Als verbindendes Element zwischen allen Handelnden fungiert der Intrigant Wurm, der in Mr. Hyde-Manier als dunkle Seite der Charaktere aus Spiegeln entstieg, über den Boden robbte und in Wänden verschwand. Als Drahtzieher der Intrige durfte Wilfried Zelinka hierfür die gesamte Bösewicht-Bandbreite von schmierig bis dämonisch auskosten und wirkungsvoll dunkle Farben in die Stimme legen. In den zwei kleineren weiblichen Rollen kam man in den Genuss einer im Grazer Ensemble bewährten und einer neu im Opernstudio engagierten Mezzostimme. Dshamilja Kaiser stattete die Herzogin Federica mit glutvoller Tiefe, gekränktem Stolz und viel Würde aus; Yuan Zhang steuerte als Laura ihre leuchtend sonnige Stimme mit viel Substanz von der Seitenbühne bei.

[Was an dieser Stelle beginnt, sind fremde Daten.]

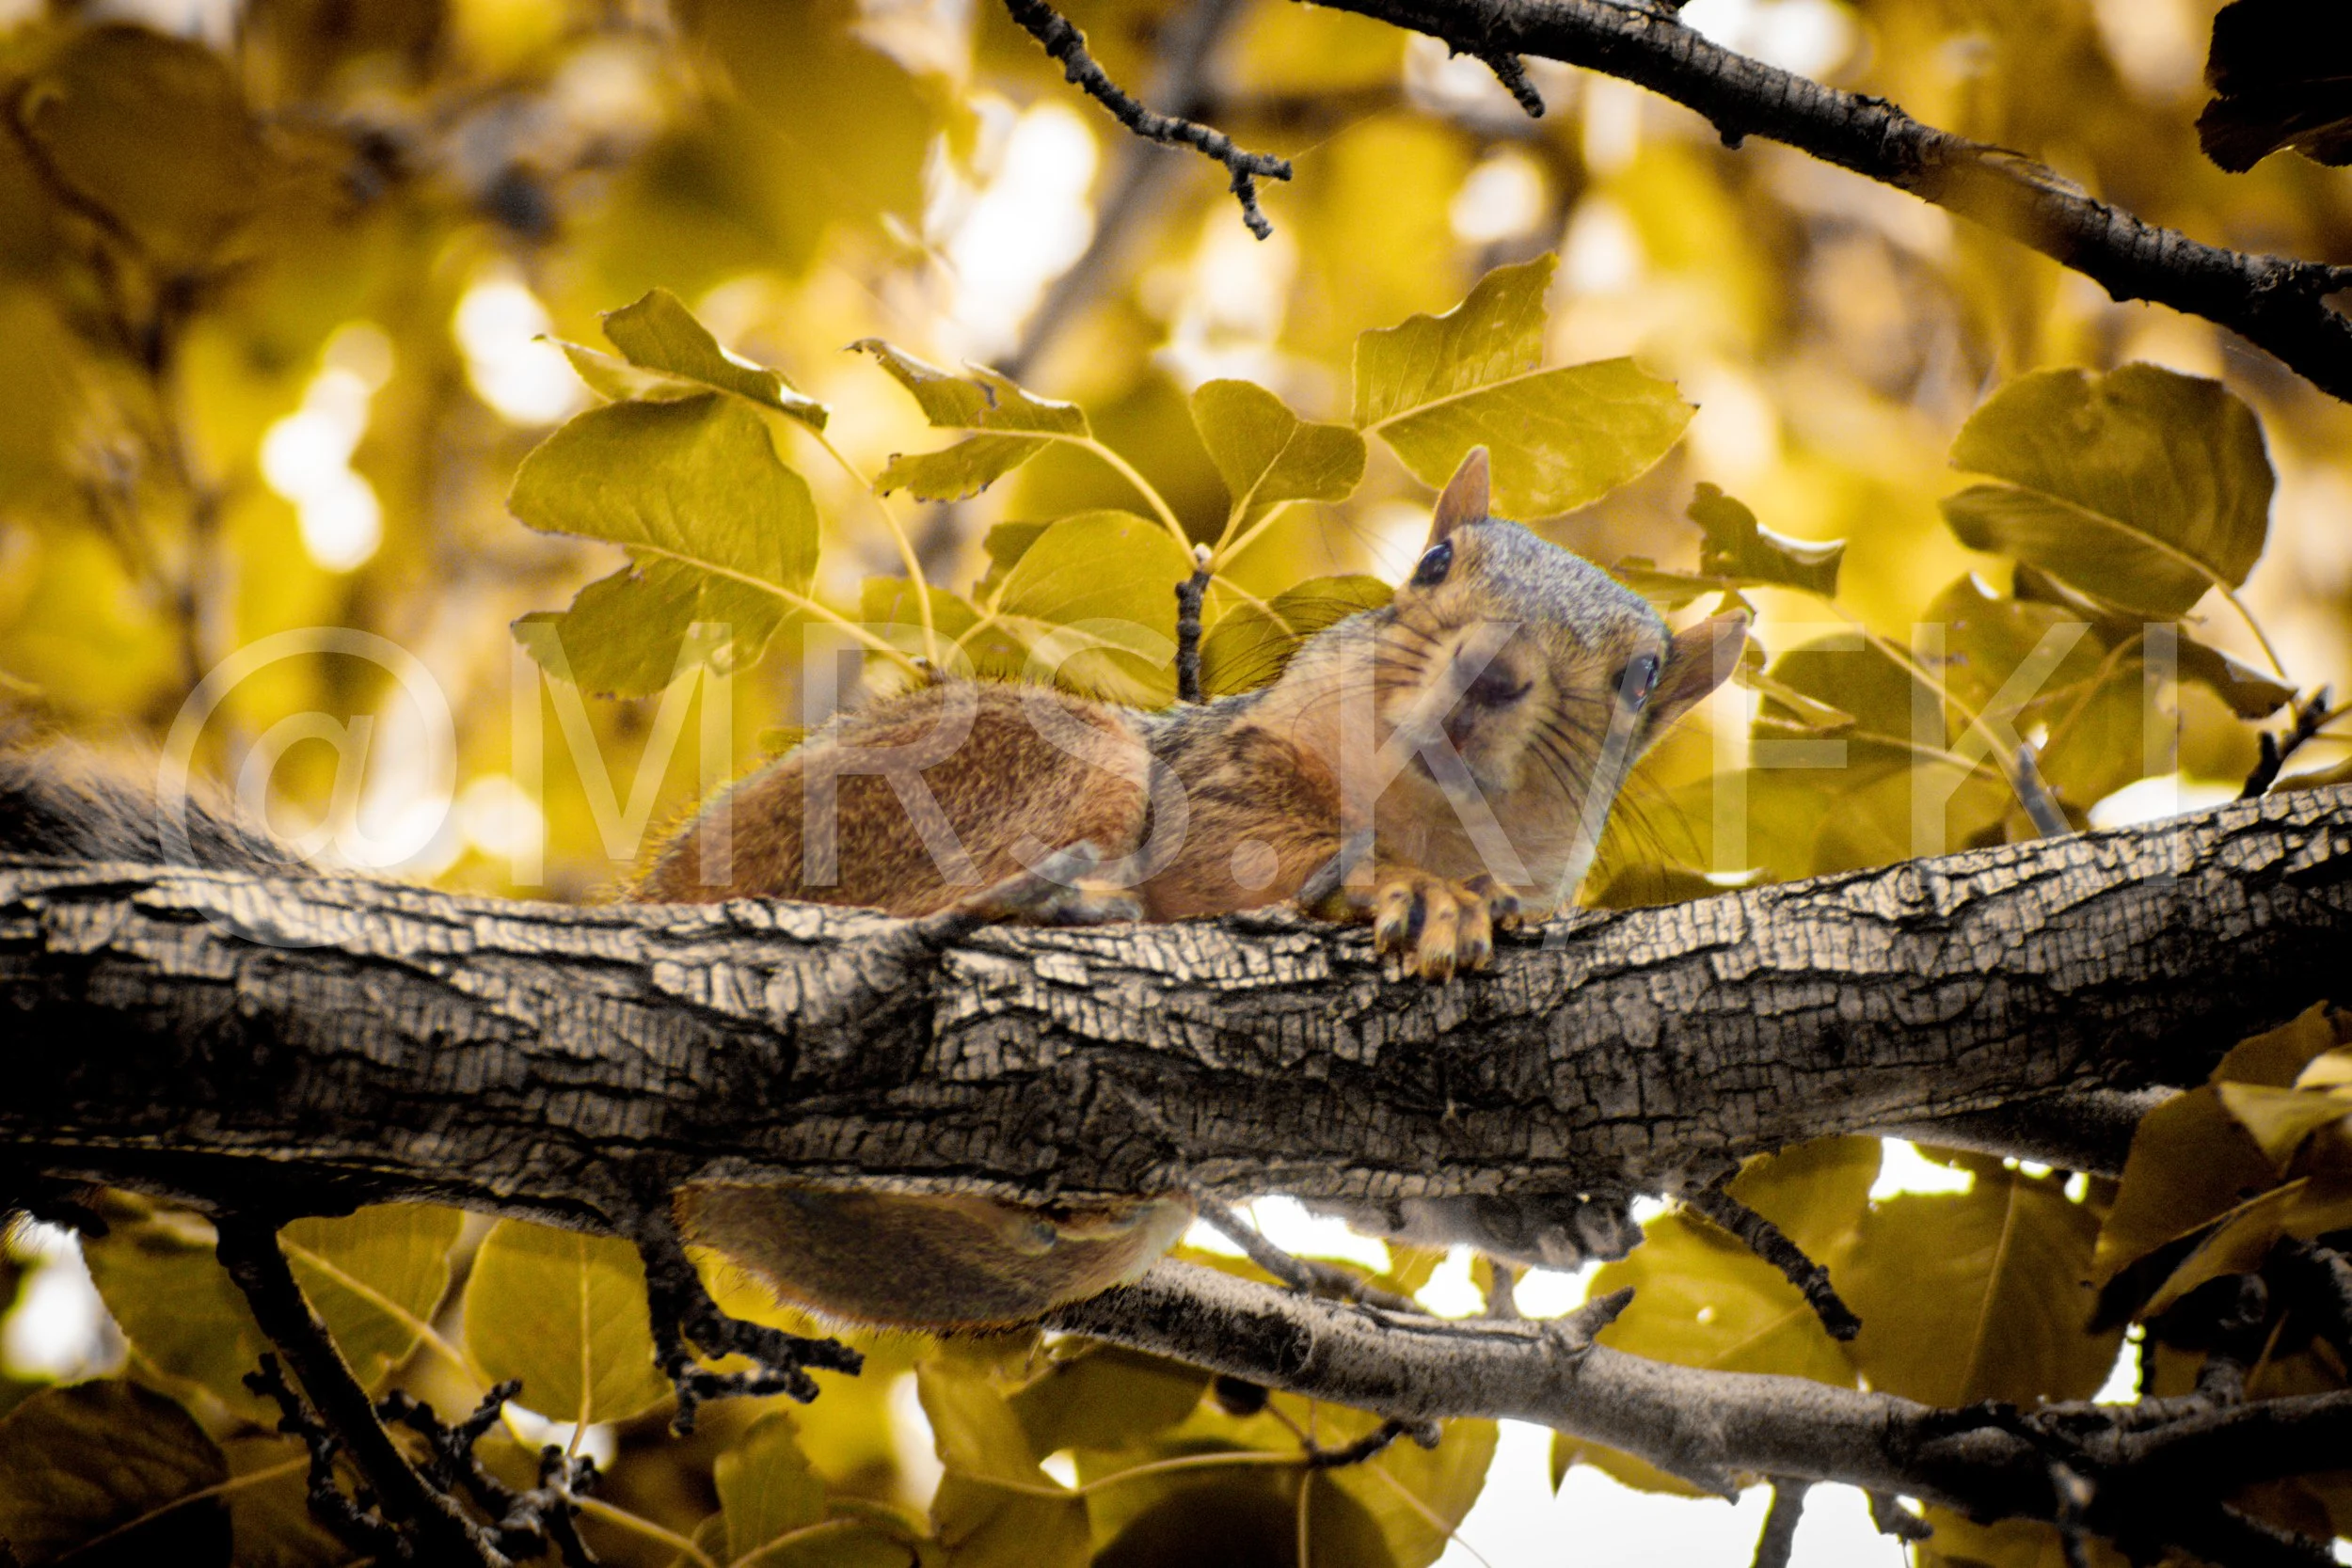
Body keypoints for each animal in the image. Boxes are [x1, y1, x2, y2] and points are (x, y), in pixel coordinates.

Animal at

Immer auf sensible Begleitung der Sänger bedacht blieb der erste Kapellmeister Robin Engelen. Unter seiner Leitung bestach das Grazer Philharmonische Orchester mit leichtem, schwungvollen Klang und glühenden Farben. Bei differenzierter Auslotung der dynamischen Bandbreite ließ er die Emotionen wahlweise leise auflodern oder regelrecht Funken sprühen und schuf so auch musikalisch einen packenden Thriller. Eine Sternstunde von Sophia Brommer als Titelheldin Luisa, das Orchester in Top-Form und die Wiederentdeckung eines selten gespielten Verdi-Werks: So schön kann Oper sein!